The schedule for the 500 hour program timing was great because it met the needs of those like myself with full-time day jobs – spaced out with one weekend a month, providing sufficient time and space for me to practice, while also consistent enough to keep things interesting.  Not only was I surrounded by like-minded people that all had their own story and reason for teaching, but it helped me cultivate skills such as commanding the room, to alignment and anatomy, and ultimately really beginning to zone in on what it meant to become a great teacher –connecting with my students. At one studio where I was able to secure a regular timeslot, I began class by asking each student for pose they wanted me to incorporate or work on. This helped me to better understand the needs of my student. Recently I had to let one of my long-time classes go due to a few changes in my life that required me to move to the New York/New Jersey metro area. I had taught this class for over two years and had was lucky to have a number of students that stuck with me for many months.  I’ve heard from many how they really enjoyed class – and I was always grateful that I was a guide on their yoga path.

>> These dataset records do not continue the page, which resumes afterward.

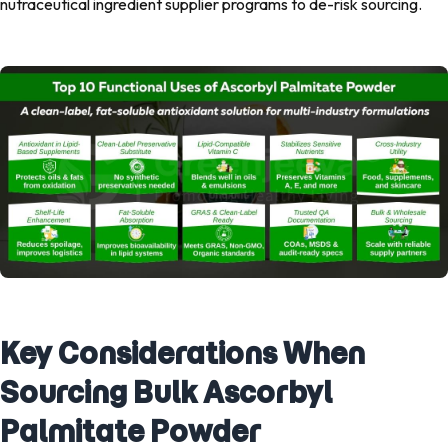
nutraceutical ingredient supplier programs to de-risk sourcing.
Key Considerations When
Sourcing Bulk Ascorbyl
Palmitate Powder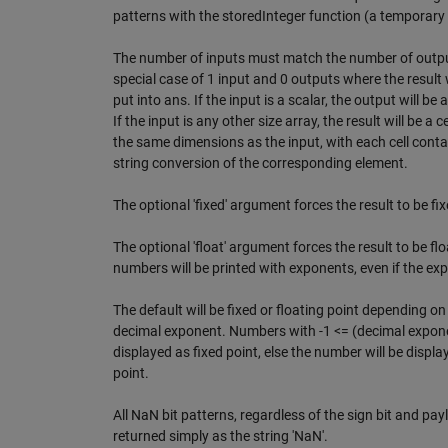
patterns with the storedInteger function (a temporary
The number of inputs must match the number of output
special case of 1 input and 0 outputs where the result w
put into ans. If the input is a scalar, the output will be 
If the input is any other size array, the result will be a ce
the same dimensions as the input, with each cell conta
string conversion of the corresponding element.
The optional 'fixed' argument forces the result to be fix
The optional 'float' argument forces the result to be floa
numbers will be printed with exponents, even if the exp
The default will be fixed or floating point depending on 
decimal exponent. Numbers with -1 <= (decimal exponen
displayed as fixed point, else the number will be displa
point.
All NaN bit patterns, regardless of the sign bit and payl
returned simply as the string 'NaN'.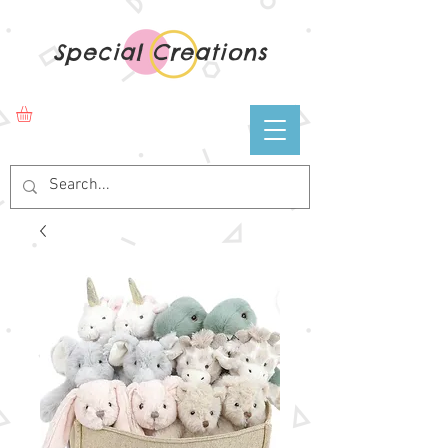
Special Creations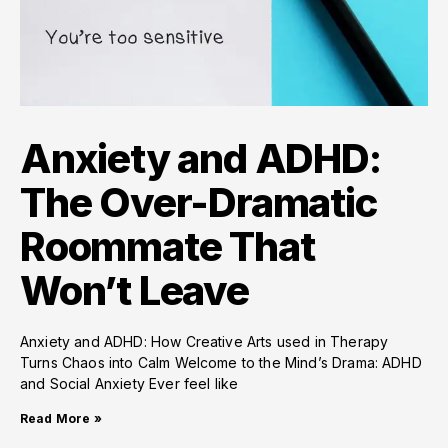
Anxiety and ADHD:
The Over-Dramatic
Roommate That
Won’t Leave
Anxiety and ADHD: How Creative Arts used in Therapy
Turns Chaos into Calm Welcome to the Mind’s Drama: ADHD
and Social Anxiety Ever feel like
Read More »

One thing that DUY has helped me realize is how vast the practice of yoga is – so many teachers across different disciplines who are so passionate about what they do and are eager to share what they’ve learned. Each teacher guiding the teacher trainees (as well as the teacher trainees themselves) had their own story of how they came to where they are in their teaching career. For me, the program helped me to be a more confident and authentic teacher who can now support a room full of people breathing and sweating through a fluid, thoughtfully paced flow class. I am grateful to everyone at DUY—other teacher trainees, head yoga teachers, and other students— that have helped me along my path.